§ PROBLEM TO WORK ON:
Count the lines in the material below that contain the string "Rozwiązanie", treating uppercase and lowercase letters as different. Reply with the number only.

§ AVAILABLE RECORDS:
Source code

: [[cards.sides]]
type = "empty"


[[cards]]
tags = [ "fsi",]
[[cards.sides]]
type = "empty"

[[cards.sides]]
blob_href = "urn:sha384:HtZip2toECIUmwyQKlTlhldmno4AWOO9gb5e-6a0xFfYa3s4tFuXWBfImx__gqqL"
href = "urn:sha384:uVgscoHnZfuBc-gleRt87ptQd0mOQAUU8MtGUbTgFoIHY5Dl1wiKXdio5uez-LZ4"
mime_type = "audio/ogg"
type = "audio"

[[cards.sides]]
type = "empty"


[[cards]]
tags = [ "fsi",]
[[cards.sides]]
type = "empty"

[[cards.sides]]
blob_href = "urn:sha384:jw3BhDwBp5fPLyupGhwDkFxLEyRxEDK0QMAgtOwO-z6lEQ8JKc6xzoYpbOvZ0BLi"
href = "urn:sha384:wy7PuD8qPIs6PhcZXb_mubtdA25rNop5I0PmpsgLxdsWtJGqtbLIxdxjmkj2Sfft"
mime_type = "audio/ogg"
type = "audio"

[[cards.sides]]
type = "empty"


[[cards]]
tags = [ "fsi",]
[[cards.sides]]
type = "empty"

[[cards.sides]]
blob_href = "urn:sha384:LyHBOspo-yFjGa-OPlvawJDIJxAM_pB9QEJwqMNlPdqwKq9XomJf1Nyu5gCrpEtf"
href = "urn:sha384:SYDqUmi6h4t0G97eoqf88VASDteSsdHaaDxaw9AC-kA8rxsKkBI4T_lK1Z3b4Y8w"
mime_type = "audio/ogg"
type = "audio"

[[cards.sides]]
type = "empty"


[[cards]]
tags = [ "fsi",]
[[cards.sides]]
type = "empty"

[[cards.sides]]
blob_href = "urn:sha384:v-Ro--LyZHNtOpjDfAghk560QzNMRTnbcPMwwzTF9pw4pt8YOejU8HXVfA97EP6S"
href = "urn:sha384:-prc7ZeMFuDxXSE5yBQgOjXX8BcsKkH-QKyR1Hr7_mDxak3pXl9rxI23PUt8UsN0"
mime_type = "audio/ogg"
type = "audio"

---

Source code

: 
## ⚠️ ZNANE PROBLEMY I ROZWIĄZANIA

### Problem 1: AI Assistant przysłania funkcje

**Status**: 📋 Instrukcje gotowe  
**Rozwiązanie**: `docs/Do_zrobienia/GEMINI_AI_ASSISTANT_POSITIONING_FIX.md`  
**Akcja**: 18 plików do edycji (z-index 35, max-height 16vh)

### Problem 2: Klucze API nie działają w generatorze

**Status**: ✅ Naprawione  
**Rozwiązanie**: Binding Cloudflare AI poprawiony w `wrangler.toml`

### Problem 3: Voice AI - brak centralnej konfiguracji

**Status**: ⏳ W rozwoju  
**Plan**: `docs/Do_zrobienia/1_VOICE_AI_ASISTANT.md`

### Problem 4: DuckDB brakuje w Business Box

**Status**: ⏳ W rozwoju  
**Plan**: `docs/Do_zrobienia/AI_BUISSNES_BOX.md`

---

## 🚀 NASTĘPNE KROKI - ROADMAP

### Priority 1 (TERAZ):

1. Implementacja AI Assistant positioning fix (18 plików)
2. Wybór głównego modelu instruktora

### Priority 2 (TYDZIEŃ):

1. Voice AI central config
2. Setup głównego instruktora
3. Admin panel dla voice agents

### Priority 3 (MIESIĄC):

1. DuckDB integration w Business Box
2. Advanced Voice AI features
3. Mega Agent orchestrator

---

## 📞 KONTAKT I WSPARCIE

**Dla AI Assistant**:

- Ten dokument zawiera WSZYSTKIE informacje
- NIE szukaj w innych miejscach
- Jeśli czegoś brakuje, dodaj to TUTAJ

§ PROBLEM SOLUTION:
2